Funding: British Association for Counselling and Psychotherapy Research Foundation.
Competing Interests: Declaration of interests MBa is on the editorial board of the journal published by the British Association for Counselling and Psychotherapy (BACP), for which he is entitled to an honorarium, has previously been an unpaid member of the BACP Research Committee and Scientific Committee and received travel expenses, and was the principal investigator (1995–97) for grants from the Mental Health Foundation to fund the development of the CORE-OM. DS has received funding from the BACP to analyse routine IAPT datasets. GEH is the director of a clinical psychology unit that hosts training programmes for IAPT low-intensity and high-intensity practitioners.
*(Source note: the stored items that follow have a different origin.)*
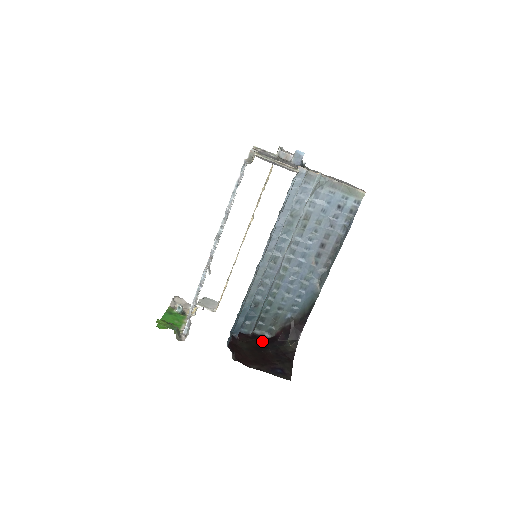
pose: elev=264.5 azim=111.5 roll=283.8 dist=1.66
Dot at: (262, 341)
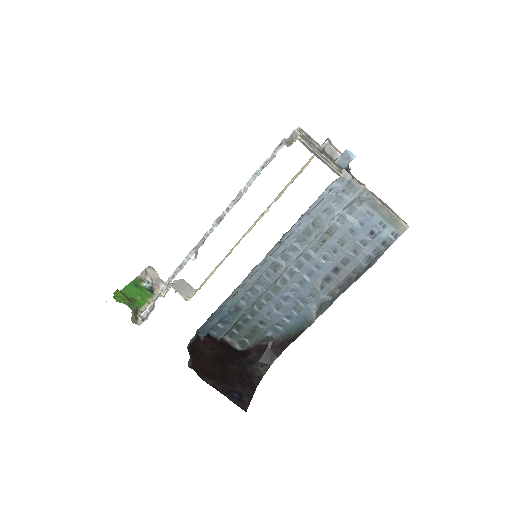
Dot at: (229, 352)
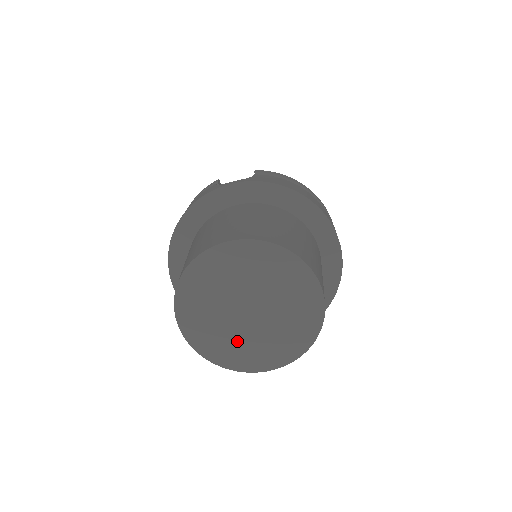
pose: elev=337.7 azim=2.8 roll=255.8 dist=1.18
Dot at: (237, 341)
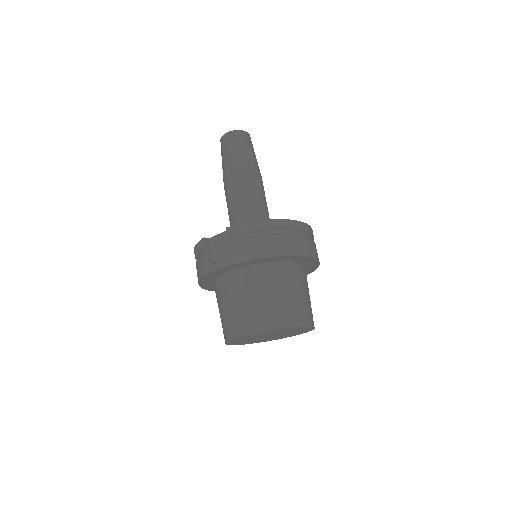
Dot at: occluded
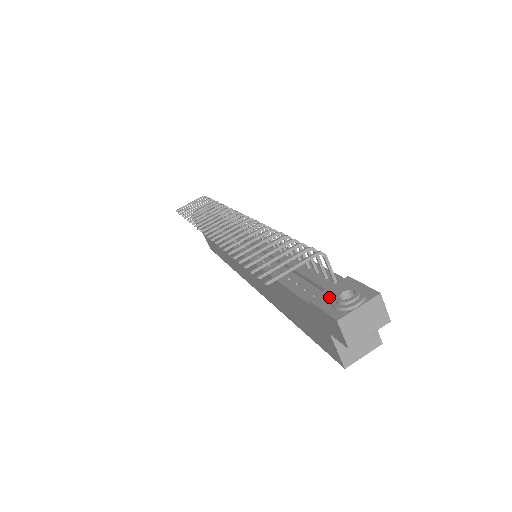
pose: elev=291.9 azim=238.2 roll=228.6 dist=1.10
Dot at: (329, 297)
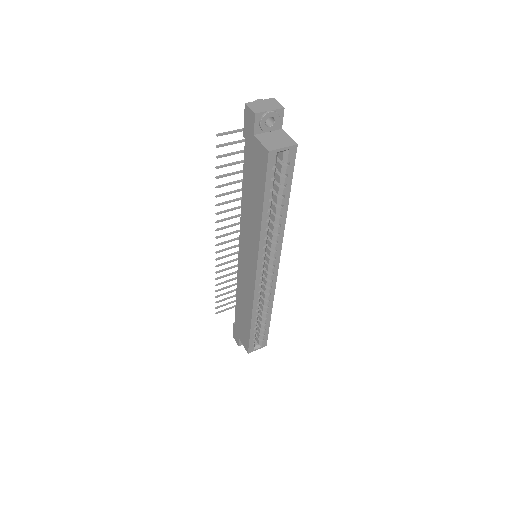
Dot at: occluded
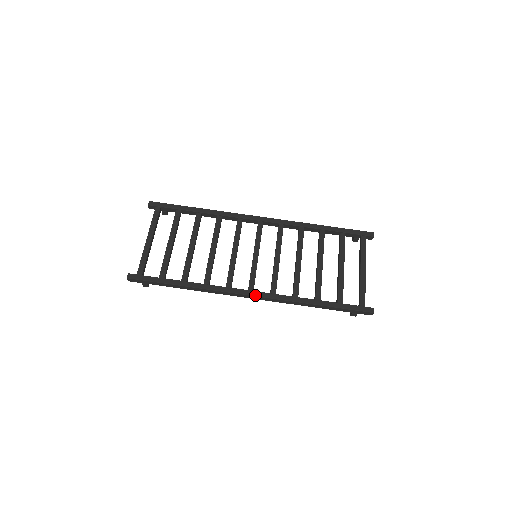
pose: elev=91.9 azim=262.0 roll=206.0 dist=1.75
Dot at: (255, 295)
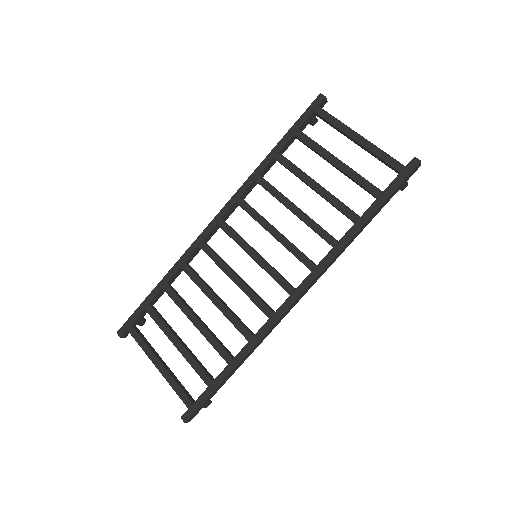
Dot at: (301, 292)
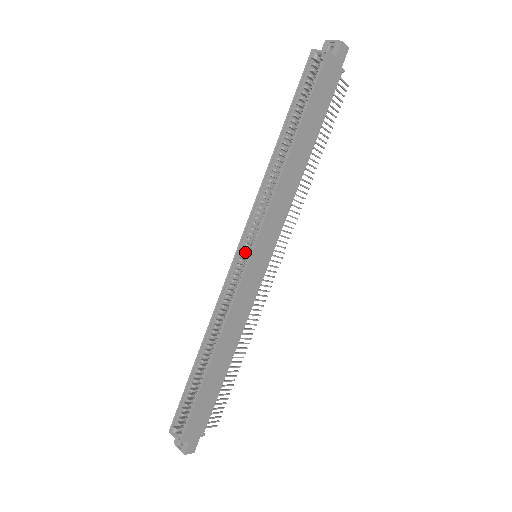
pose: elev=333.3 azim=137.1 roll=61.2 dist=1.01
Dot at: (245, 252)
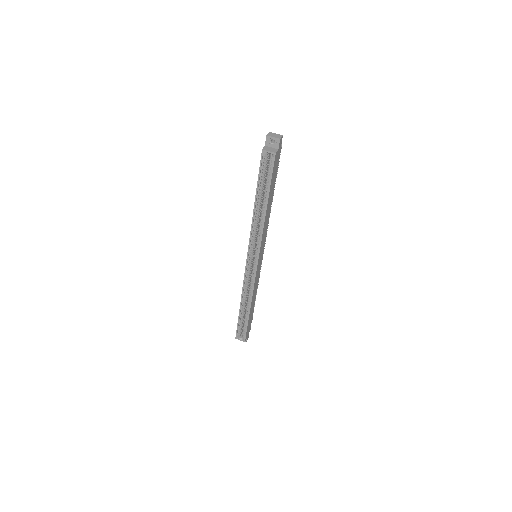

PB has been a consultant for the BACP (but not in the past 5 years) and currently sits on committees for NICE and IAPT. MK has previously been an unpaid member of the BACP Scientific Board. RE writes about, practises, and delivers supervision and training on PCET and emotion-focused therapy, of which he is one of the founders and receives royalties on published texts. LG is a past chair of the BACP and hosts a national training programme in PCET. SK is an IAPT programme director delivering training in CBT to IAPT trainees. TW is a clinical director in the Sheffield Health and Social Care NHS Foundation Trust, head of the Sheffield IAPT service, has previously been a NICE panel member for online IAPT programmes, and contributed to the national manual for IAPT. GW receives royalties on CBT books and served on a NICE committee relating to eating disorders. SP is in receipt of funding from NICE for the development of clinical guidelines. All other authors declare no competing interests.